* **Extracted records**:
>>>
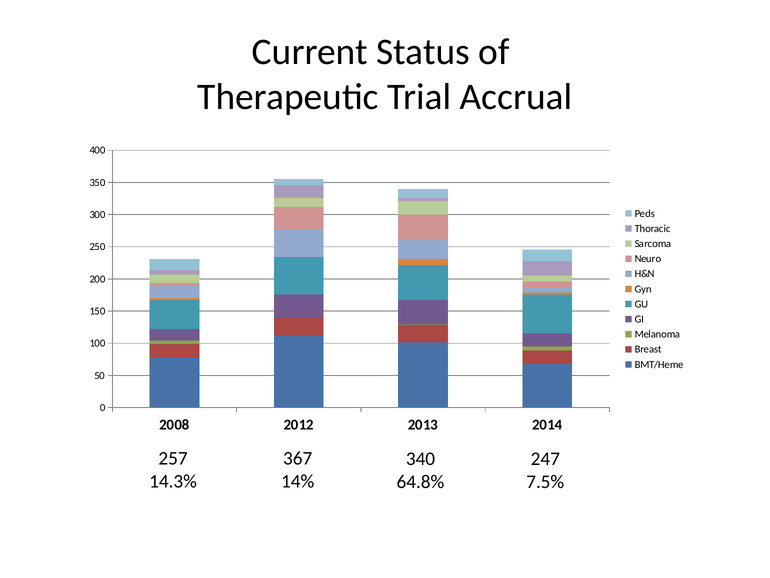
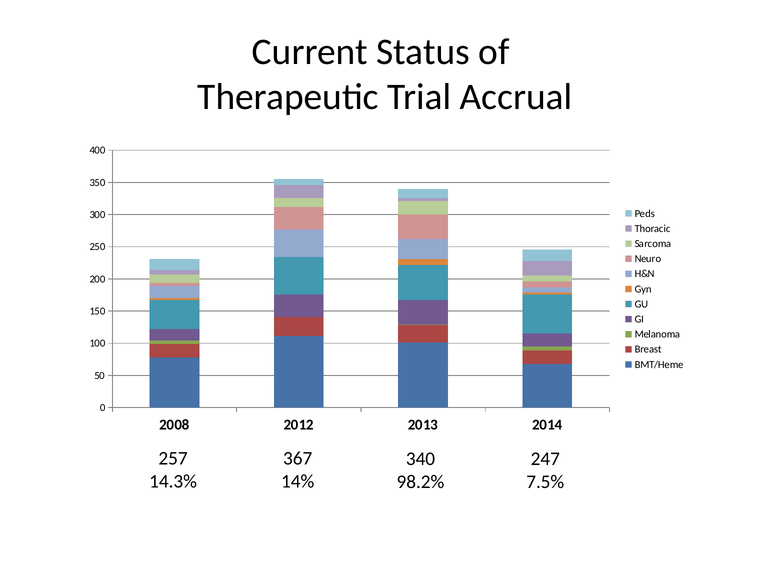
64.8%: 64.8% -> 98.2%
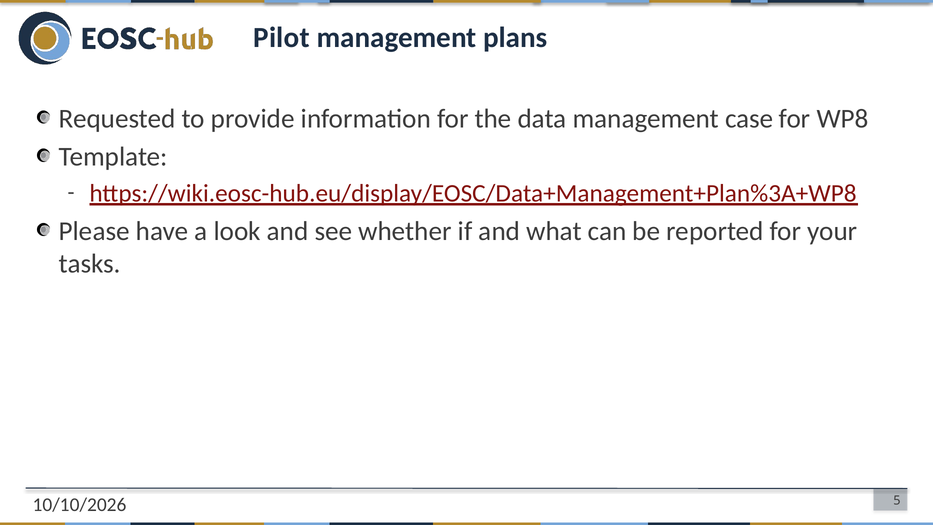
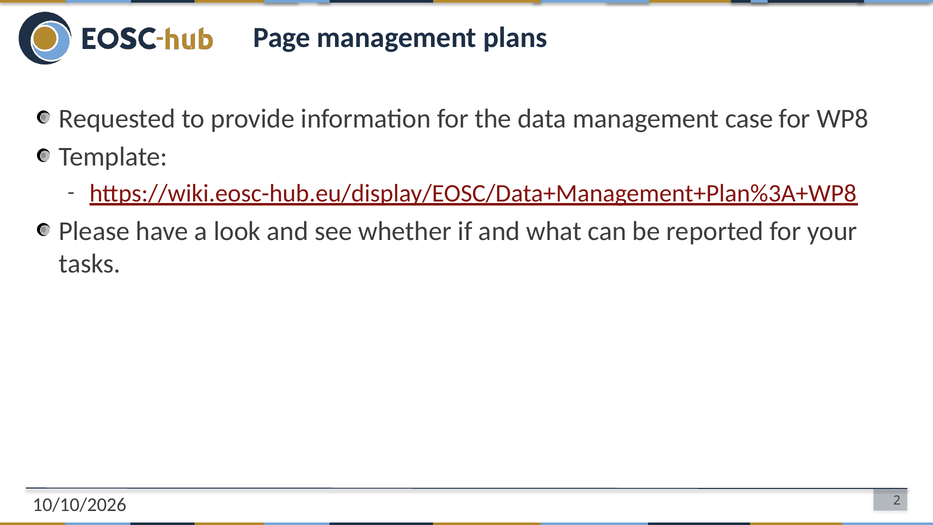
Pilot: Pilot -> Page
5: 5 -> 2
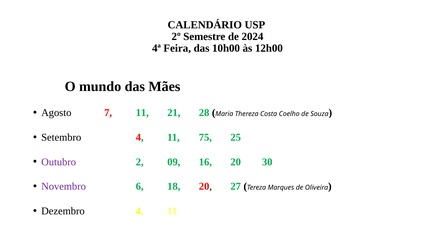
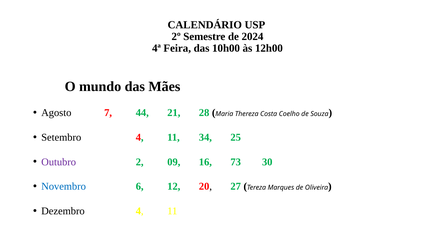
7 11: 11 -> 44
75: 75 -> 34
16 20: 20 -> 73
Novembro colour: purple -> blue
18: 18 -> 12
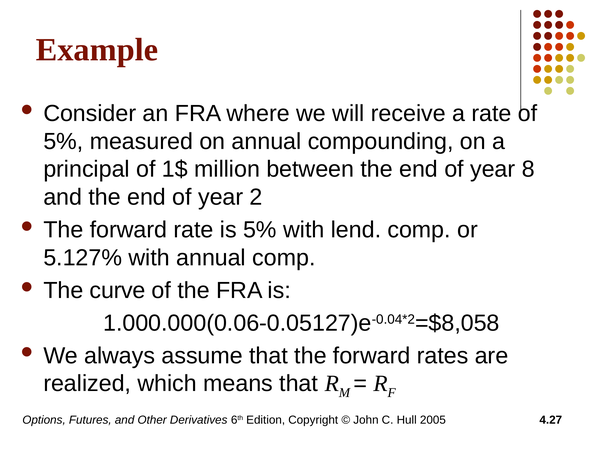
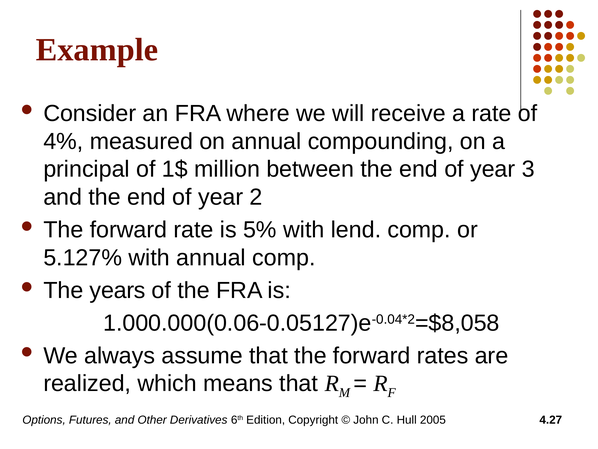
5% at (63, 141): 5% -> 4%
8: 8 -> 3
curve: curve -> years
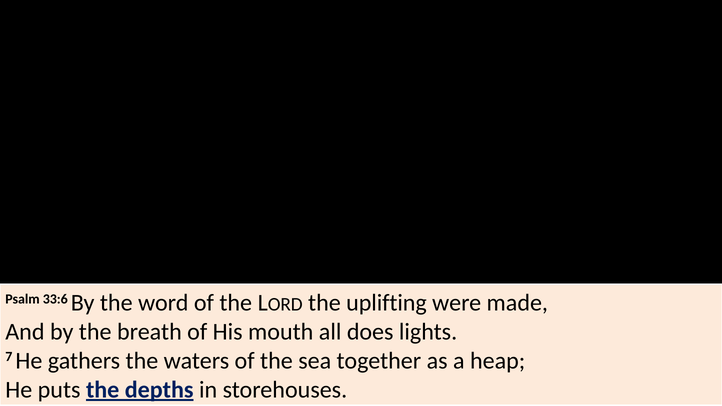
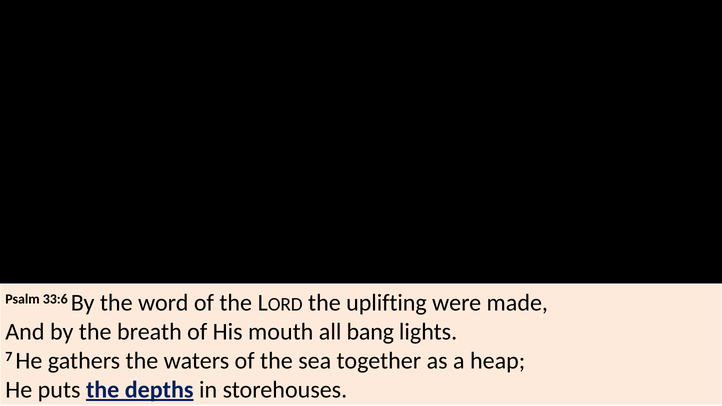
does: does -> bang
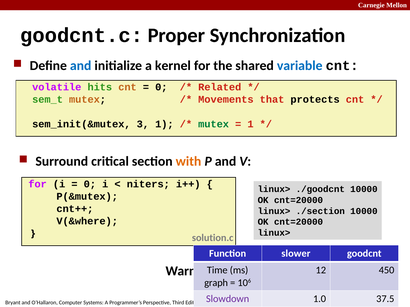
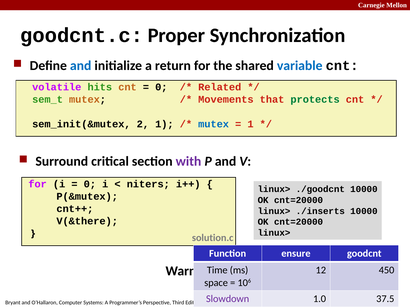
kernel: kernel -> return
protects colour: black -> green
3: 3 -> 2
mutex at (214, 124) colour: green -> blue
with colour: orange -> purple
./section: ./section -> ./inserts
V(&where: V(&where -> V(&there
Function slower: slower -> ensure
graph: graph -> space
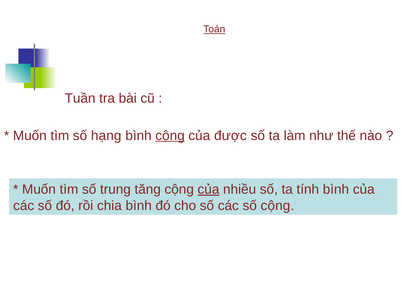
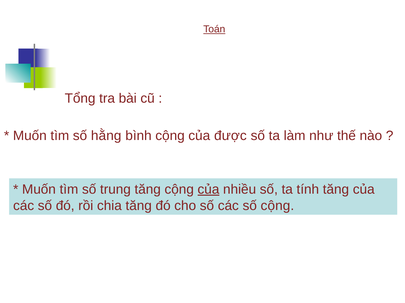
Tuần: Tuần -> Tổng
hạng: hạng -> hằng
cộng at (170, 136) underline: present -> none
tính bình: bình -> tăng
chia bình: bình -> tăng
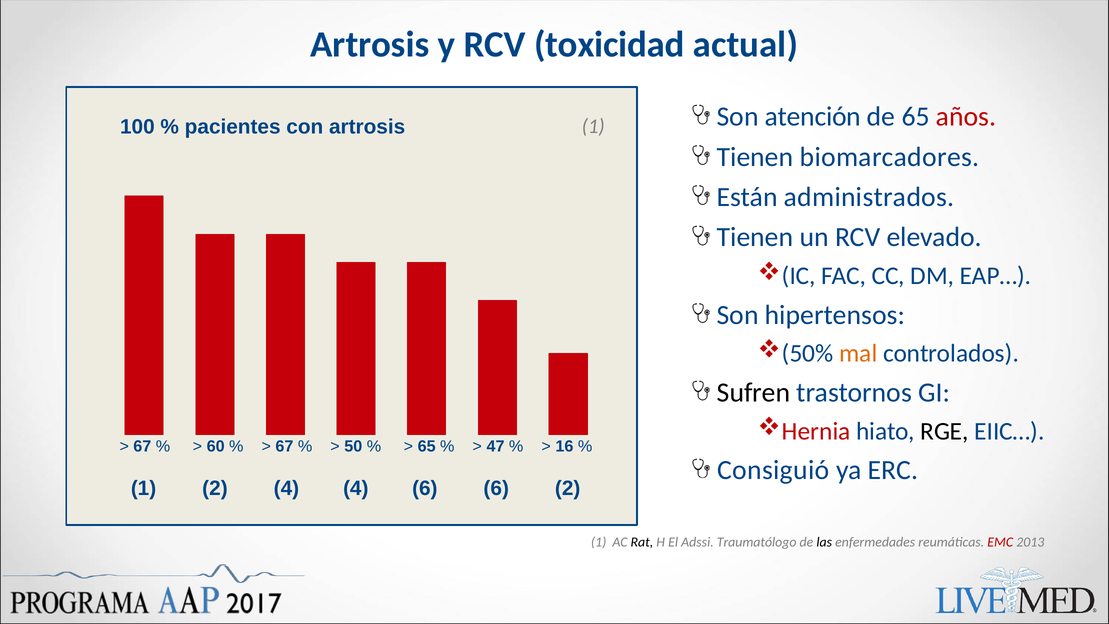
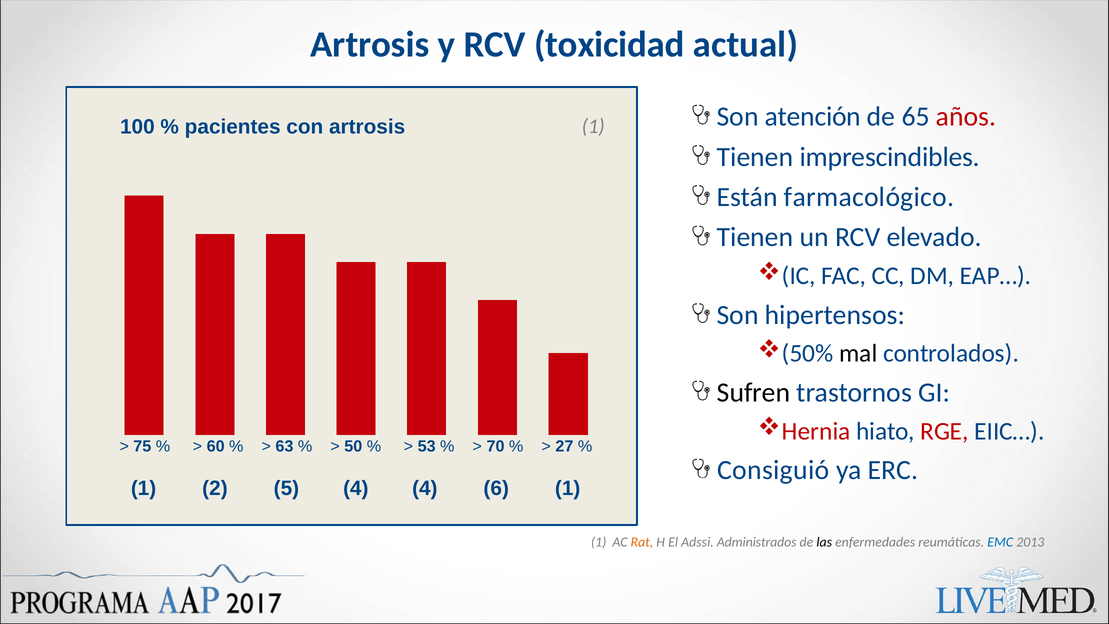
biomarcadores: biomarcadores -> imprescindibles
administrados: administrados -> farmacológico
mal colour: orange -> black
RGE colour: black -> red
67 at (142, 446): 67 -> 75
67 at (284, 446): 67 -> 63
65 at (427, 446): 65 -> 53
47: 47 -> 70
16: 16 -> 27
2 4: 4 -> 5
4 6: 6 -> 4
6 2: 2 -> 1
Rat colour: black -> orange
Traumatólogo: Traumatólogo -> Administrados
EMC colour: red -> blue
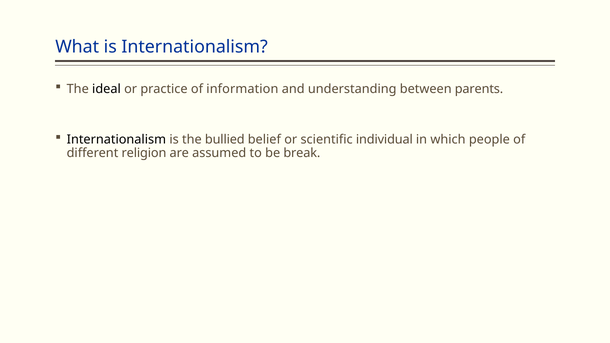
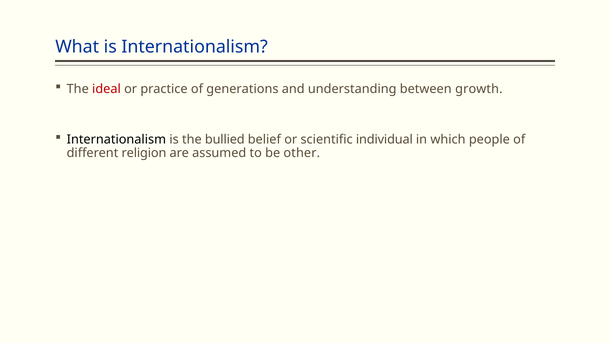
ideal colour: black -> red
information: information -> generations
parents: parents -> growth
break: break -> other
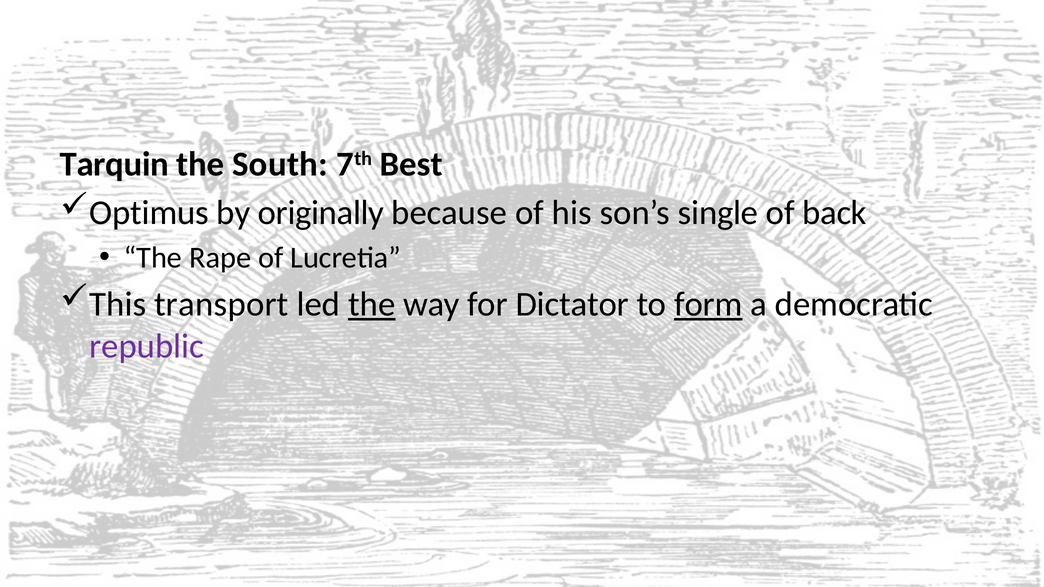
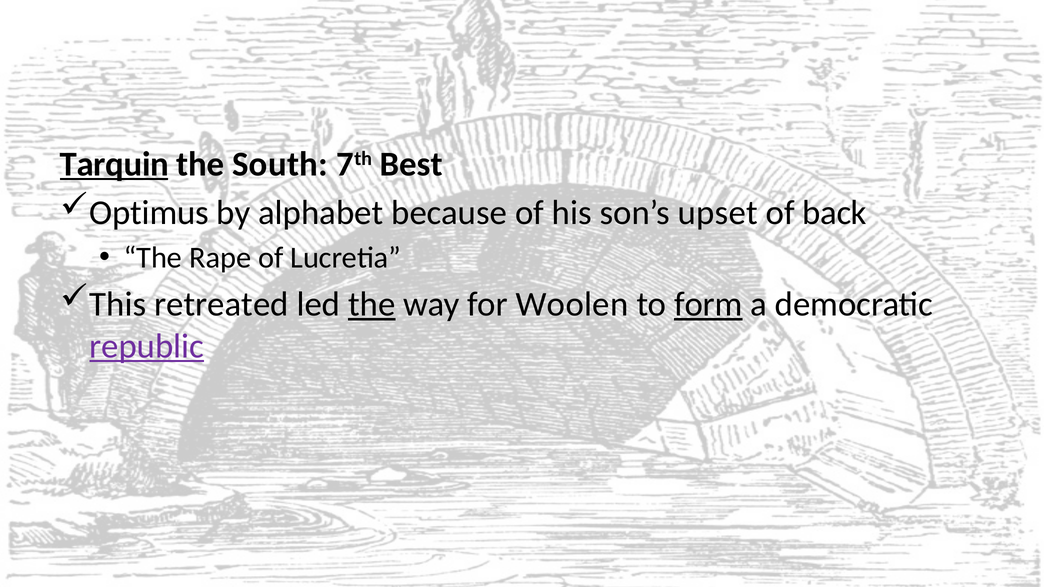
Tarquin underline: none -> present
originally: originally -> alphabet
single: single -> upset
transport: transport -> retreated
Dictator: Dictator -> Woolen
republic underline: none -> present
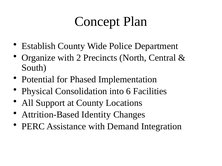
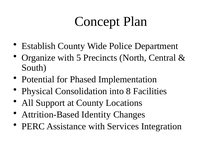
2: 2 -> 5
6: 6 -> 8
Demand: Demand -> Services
<<<
* **What is asked**:
Recast the lines above, from the line with "5% at (63, 141): 5% -> 4%" to the line with "chia bình: bình -> tăng", both ends included, as a JSON list of strings with one string per line. Leave out the picture lines and any blank lines.

* **Worked answer**:
[
  "5% at (63, 141): 5% -> 4%",
  "8: 8 -> 3",
  "curve: curve -> years",
  "does: does -> bang",
  "kernel: kernel -> return",
  "protects colour: black -> green",
  "3: 3 -> 2",
  "mutex at (214, 124) colour: green -> blue",
  "with colour: orange -> purple",
  "./section: ./section -> ./inserts",
  "V(&where: V(&where -> V(&there",
  "Function slower: slower -> ensure",
  "graph: graph -> space",
  "Tuần: Tuần -> Tổng",
  "hạng: hạng -> hằng",
  "cộng at (170, 136) underline: present -> none",
  "tính bình: bình -> tăng",
  "chia bình: bình -> tăng"
]